Why is this still relevant now? Besides the fact that UK consumers and businesses are still feeling the shock of the Mini Budget of 2022, with a cost of living crisis and increasing inflation, companies no longer have the same trust in the government. While most leaders around our table called for more government-backed support for scaling businesses, some felt that the political uncertainty, which spiralled out of control in September 2022, could easily be repeated.  

This mindset left them thinking the best thing the government could do to support businesses was to ‘not cause any surprises’. And for a few people, that meant as little government intervention as possible – even if that meant no changes to taxation or regulation. Although opinions were nuanced, it was clear that everyone in the room valued stability as one of the highest business needs. Even above tax reforms, political stability was deemed essential to sustainable growth.  

“Sleepless nights, second mortgages and no-Sunday rest – why can’t the UK celebrate entrepreneurialism in the same way as the US?”  
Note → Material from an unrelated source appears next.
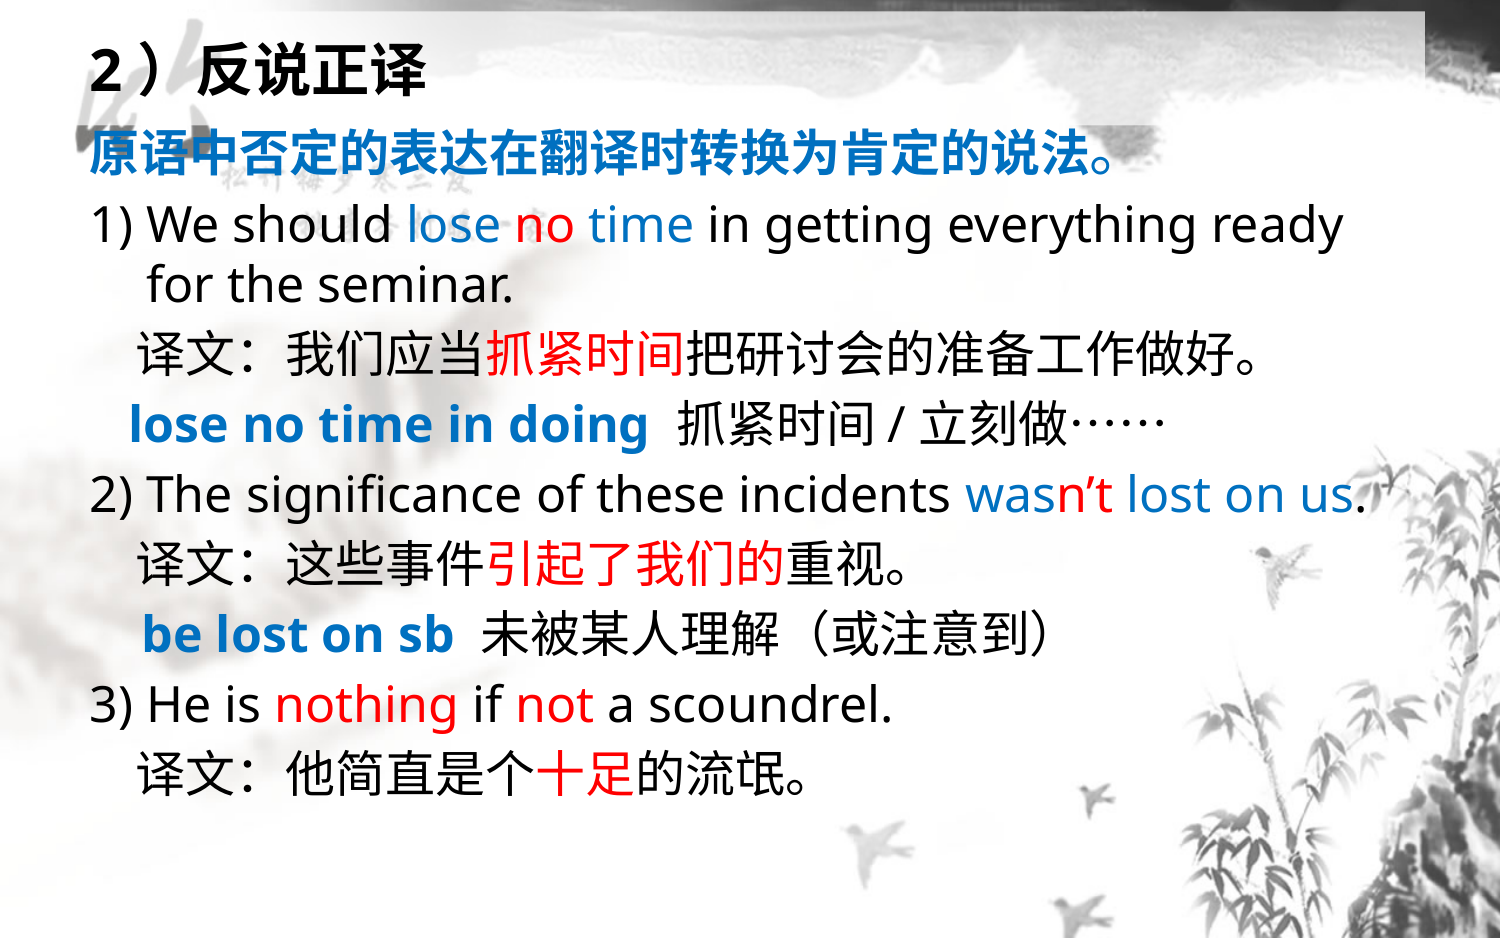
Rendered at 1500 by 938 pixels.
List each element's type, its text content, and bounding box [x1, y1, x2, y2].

picture [0, 0, 1500, 938]
list 原语中否定的表达在翻译时转换为肯定的说法。 1) We should lose no time in getting everything ready for the seminar. 译文：我们应当抓紧时间把研讨会的准备工作做好。 lose no time in doing 抓紧时间/立刻做…… 2) The significance of these incidents wasn’t lost on us. 译文：这些事件引起了我们的重视。 be lost on sb 未被某人理解（或注意到） 3) He is nothing if not a scoundrel. 译文：他简直是个十足的流氓。 [74, 105, 1426, 838]
title 2）反说正译 [74, 11, 1426, 105]
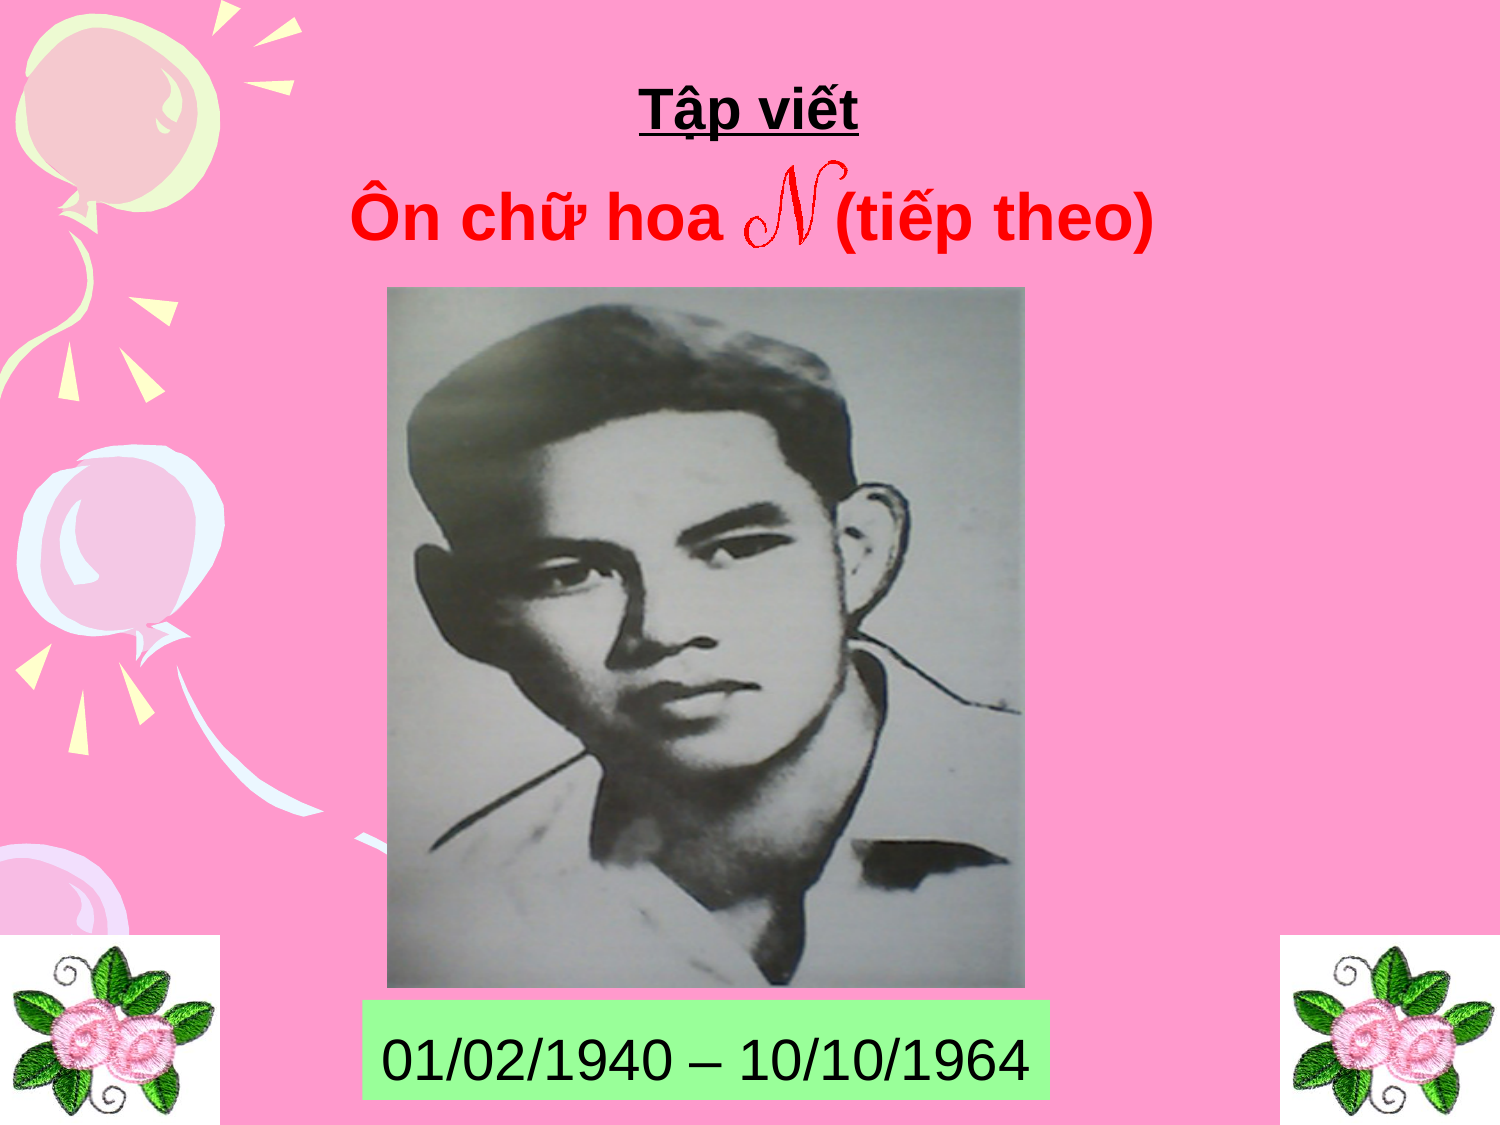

This event was deliberately a space of venting, a place where leaders could let their blood–boiling business frustrations pour out and be heard by us, and by policymakers and political leaders. But with every hurdle (there were many) and every gripe and challenge raised, it was hard not to revel in the sheer enormity of talent in one room. Entrepreneurs from so many different walks of life are scaling and innovating at such a breakneck pace, breaking into new sectors, revitalising older ones, and unravelling new technologies, all for the joy of it.  

What unified them? The insanity it takes to become a founder and the passion to pursue it when things get tough. The 3am scaries, remortgaging their homes, not paying themselves a salary for the first five years, and getting their first non-family member on the payroll. The trials and tribulations of bootstrapping their way to the top. This rare mentality was something they all tapped into, something that made the table buzz and whirr with excitement, even if things weren’t looking rosy right now.  

It left us questioning Bill, and one another, why is the UK holding back, scared even, to celebrate its entrepreneurs? What can we learn from the US about incentivising the next great generation of doers, makers and innovators?  

It all starts from that – if we grow a culture that celebrates brave, bold entrepreneurs, only then can we begin to understand them better, help them flourish and see whole economies reap the benefits.